Após invasões na Amazônia, base do ICMBio é atacada no Paraná

Ataque se soma a sequência de ameaças, invasões e protestos contra órgãos de fiscalização ambiental

Estelita Hass Carazzai
Curitiba

Uma base do ICMBio (Instituto Chico Mendes de Conservação da Biodiversidade) no Parque Nacional de Ilha Grande, no oeste do Paraná, foi atacada e teve móveis e utensílios destruídos na semana passada.

É o segundo ataque ao local nos últimos dois meses, em meio a uma sequência de protestos, invasões e ameaças a servidores de órgãos de fiscalização ambiental na Amazônia.

O ataque foi descoberto na manhã da última quarta-feira (9). Os invasores arrombaram a casa e destruíram fogões, camas e pias. Em novembro, houve um princípio de incêndio na mesma base, situada na cidade de São Jorge do Patrocínio e utilizada esporadicamente pelos servidores. 

O caso é investigado pela Polícia Federal, que já identificou alguns suspeitos. Uma das hipóteses é que a ação tenha sido uma represália à fiscalização de imóveis construídos irregularmente na região. 

Nos últimos quatro anos, cerca de cem casas de veraneio, erguidas irregularmente na área do parque, foram demolidas pelo ICMBio e pelo Ministério Público Federal.

“Algumas pessoas não concordam, ficam revoltadas”, diz o analista ambiental Tersio Pezenti, que trabalha no parque. Ele, porém, afirma não ter notícias de ameaças contra os fiscais.

Outra possibilidade é que grupos contrabandistas, que usam o rio Paraná para transportar mercadorias, tenham provocado o ataque.
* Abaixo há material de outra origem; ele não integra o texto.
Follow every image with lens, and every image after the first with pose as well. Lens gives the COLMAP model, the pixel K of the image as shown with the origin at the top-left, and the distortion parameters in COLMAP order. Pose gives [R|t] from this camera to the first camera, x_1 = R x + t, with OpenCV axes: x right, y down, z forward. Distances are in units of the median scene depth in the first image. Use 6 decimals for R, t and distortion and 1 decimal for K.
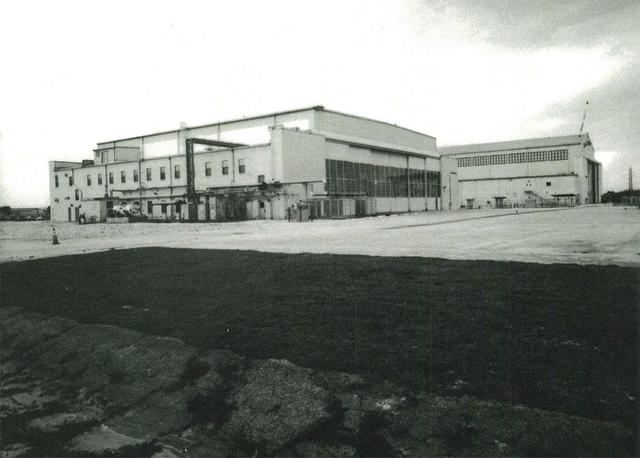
lens RADIAL K [[474.1, 0, 330.5], [0, 474.1, 228.4], [0, 0, 1]] dist [0.183859, 0.000434]
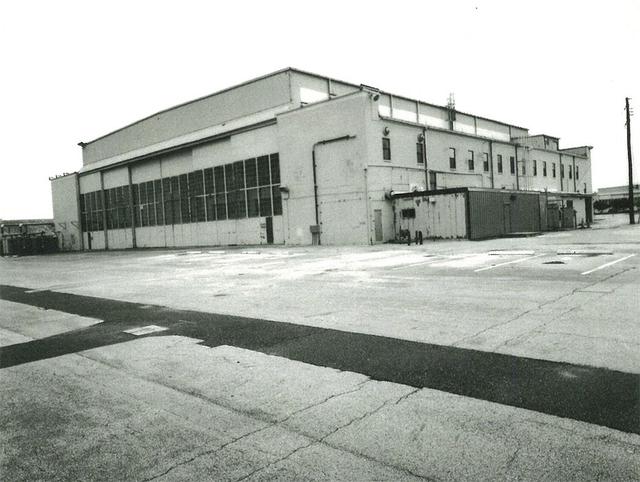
lens RADIAL K [[525.1, 0, 320.0], [0, 525.1, 241.0], [0, 0, 1]] dist [-0.007672, -0.003518]
pose [[-0.148195, 0.063281, -0.986931, 0.746615], [0.022026, 0.997914, 0.060678, -0.076999], [0.988713, -0.012746, -0.149280, 1.224794]]
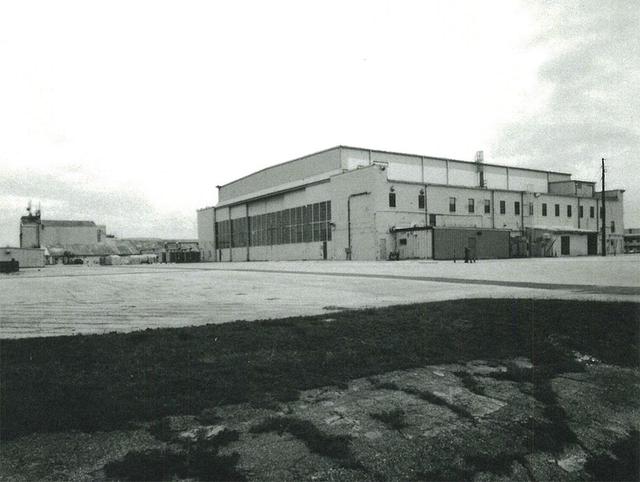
lens RADIAL K [[525.1, 0, 320.0], [0, 525.1, 241.0], [0, 0, 1]] dist [-0.007672, -0.003518]
pose [[-0.386433, 0.006254, -0.922296, 0.973421], [-0.004792, 0.999950, 0.008788, -0.078259], [0.922305, 0.007815, -0.386384, 1.396370]]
O parque fica próximo à divisa com o Paraguai.

Segundo o delegado da PF Fernando Bertuol, os indícios apontam que os ataques foram praticados pelo mesmo grupo.

Ataques recentes a órgãos ambientais

  1. 30.setembro.2018

    Um carro do ICMBio (InstitutoChico Mendes) teve parte dos vidros quebrados em em Guajará-Mirim (RO), após operação contra extração ilegal de madeira

  2. 14.outubro.2018

    Duas semanas depois, uma moto foi furtada na mesma cidade. Um funcionário do ICMBio recebeu o recado de que o veículo havia sido furtado para cobrir parte do prejuízo com as apreensões

  3. 19.outubro.2018

    Enquanto uma equipe do ICMBio estava na Floresta Nacional Itaituba 2, em Trairão (PA), foi queimada uma ponte na única estrada de acesso

  4. 21.outubro.2018

    Um homem ateou fogo em três das dez viaturas do Ibama estacionadas em frente a um hotel em Buritis (RO)

  5. 13.dezembro.2018

    Equipe com ICMBio, PMs e policiais civis teve o caminho bloqueado após uma ponte ter sido destruída na Floresta Nacional do Jacundá

“Que foi intencional, não tem dúvida”, disse o investigador à Folha. O inquérito continua em andamento. 

Em nota, o presidente do ICMBio, Adalberto Sigismundo Eberhard, lamentou o episódio e disse que o crime “atenta contra o patrimônio público, a sociedade brasileira e as ações do ICMBio em defesa do meio ambiente”. O órgão informou que as ações de fiscalização serão intensificadas.

Atualmente, seis servidores atuam no Parque Nacional de Ilha Grande, que abrange 76 mil hectares.